TASK ITEM ::
Here are some records. Print all of them exactly.

(GIVEN ENTRIES Opens)

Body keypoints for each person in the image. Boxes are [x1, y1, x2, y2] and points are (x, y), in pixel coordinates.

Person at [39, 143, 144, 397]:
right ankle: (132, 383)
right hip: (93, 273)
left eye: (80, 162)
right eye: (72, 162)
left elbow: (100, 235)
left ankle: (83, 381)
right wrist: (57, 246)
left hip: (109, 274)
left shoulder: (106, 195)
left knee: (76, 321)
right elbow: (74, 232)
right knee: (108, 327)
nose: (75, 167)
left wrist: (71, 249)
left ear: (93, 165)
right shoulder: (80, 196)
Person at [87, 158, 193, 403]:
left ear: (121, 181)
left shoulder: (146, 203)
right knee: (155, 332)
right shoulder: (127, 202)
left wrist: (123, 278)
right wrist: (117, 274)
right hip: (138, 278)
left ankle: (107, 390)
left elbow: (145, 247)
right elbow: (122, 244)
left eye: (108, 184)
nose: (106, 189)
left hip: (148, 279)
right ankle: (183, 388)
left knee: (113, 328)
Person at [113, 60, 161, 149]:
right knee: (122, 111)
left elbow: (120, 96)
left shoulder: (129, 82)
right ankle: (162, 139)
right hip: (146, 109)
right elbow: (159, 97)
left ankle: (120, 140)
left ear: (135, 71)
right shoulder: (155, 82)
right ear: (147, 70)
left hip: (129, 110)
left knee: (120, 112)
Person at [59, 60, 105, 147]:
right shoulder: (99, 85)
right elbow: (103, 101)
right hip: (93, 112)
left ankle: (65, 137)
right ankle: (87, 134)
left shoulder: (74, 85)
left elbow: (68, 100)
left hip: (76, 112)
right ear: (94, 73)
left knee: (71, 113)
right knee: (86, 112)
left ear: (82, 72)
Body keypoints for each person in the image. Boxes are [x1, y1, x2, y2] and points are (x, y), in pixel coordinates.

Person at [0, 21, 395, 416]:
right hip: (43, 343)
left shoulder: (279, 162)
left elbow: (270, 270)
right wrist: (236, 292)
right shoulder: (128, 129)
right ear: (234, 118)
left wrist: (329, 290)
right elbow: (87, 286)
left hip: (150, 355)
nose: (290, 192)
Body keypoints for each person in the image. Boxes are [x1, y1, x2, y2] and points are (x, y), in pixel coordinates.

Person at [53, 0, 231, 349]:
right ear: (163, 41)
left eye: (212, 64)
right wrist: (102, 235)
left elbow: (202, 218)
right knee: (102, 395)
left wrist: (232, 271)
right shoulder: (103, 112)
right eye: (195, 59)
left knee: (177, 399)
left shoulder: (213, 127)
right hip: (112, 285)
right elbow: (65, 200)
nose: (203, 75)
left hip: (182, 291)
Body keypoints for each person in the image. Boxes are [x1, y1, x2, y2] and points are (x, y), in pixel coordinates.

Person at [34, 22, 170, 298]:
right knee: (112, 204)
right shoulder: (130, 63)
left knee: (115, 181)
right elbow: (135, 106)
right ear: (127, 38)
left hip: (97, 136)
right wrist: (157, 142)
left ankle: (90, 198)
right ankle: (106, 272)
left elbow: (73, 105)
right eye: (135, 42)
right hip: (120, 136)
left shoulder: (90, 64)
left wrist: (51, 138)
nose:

(GIVEN ENTRIES Closes)

SOLUTION FOR THIS PROBLEM ::
Body keypoints for each person in the image. Boxes are [x1, y1, x2, y2] and points are (x, y), in pixel coordinates.

Person at [39, 143, 144, 397]:
right ankle: (132, 383)
right hip: (93, 273)
left eye: (80, 162)
right eye: (72, 162)
left elbow: (100, 235)
left ankle: (83, 381)
right wrist: (57, 246)
left hip: (109, 274)
left shoulder: (106, 195)
left knee: (76, 321)
right elbow: (74, 232)
right knee: (108, 327)
nose: (75, 167)
left wrist: (71, 249)
left ear: (93, 165)
right shoulder: (80, 196)
Person at [87, 158, 193, 403]:
left ear: (121, 181)
left shoulder: (146, 203)
right knee: (155, 332)
right shoulder: (127, 202)
left wrist: (123, 278)
right wrist: (117, 274)
right hip: (138, 278)
left ankle: (107, 390)
left elbow: (145, 247)
right elbow: (122, 244)
left eye: (108, 184)
nose: (106, 189)
left hip: (148, 279)
right ankle: (183, 388)
left knee: (113, 328)
Person at [113, 60, 161, 149]:
right knee: (122, 111)
left elbow: (120, 96)
left shoulder: (129, 82)
right ankle: (162, 139)
right hip: (146, 109)
right elbow: (159, 97)
left ankle: (120, 140)
left ear: (135, 71)
right shoulder: (155, 82)
right ear: (147, 70)
left hip: (129, 110)
left knee: (120, 112)
Person at [59, 60, 105, 147]:
right shoulder: (99, 85)
right elbow: (103, 101)
right hip: (93, 112)
left ankle: (65, 137)
right ankle: (87, 134)
left shoulder: (74, 85)
left elbow: (68, 100)
left hip: (76, 112)
right ear: (94, 73)
left knee: (71, 113)
right knee: (86, 112)
left ear: (82, 72)
Body keypoints for each person in the image. Boxes are [x1, y1, x2, y2] and points are (x, y), in pixel coordinates.

Person at [0, 21, 395, 416]:
right hip: (43, 343)
left shoulder: (279, 162)
left elbow: (270, 270)
right wrist: (236, 292)
right shoulder: (128, 129)
right ear: (234, 118)
left wrist: (329, 290)
right elbow: (87, 286)
left hip: (150, 355)
nose: (290, 192)
Body keypoints for each person in the image. Boxes are [x1, y1, x2, y2] and points are (x, y), in pixel coordinates.

Person at [53, 0, 231, 349]:
right ear: (163, 41)
left eye: (212, 64)
right wrist: (102, 235)
left elbow: (202, 218)
right knee: (102, 395)
left wrist: (232, 271)
right shoulder: (103, 112)
right eye: (195, 59)
left knee: (177, 399)
left shoulder: (213, 127)
right hip: (112, 285)
right elbow: (65, 200)
nose: (203, 75)
left hip: (182, 291)
Body keypoints for each person in the image. Boxes are [x1, y1, x2, y2] and points are (x, y), in pixel coordinates.

Person at [34, 22, 170, 298]:
right knee: (112, 204)
right shoulder: (130, 63)
left knee: (115, 181)
right elbow: (135, 106)
right ear: (127, 38)
left hip: (97, 136)
right wrist: (157, 142)
left ankle: (90, 198)
right ankle: (106, 272)
left elbow: (73, 105)
right eye: (135, 42)
right hip: (120, 136)
left shoulder: (90, 64)
left wrist: (51, 138)
nose:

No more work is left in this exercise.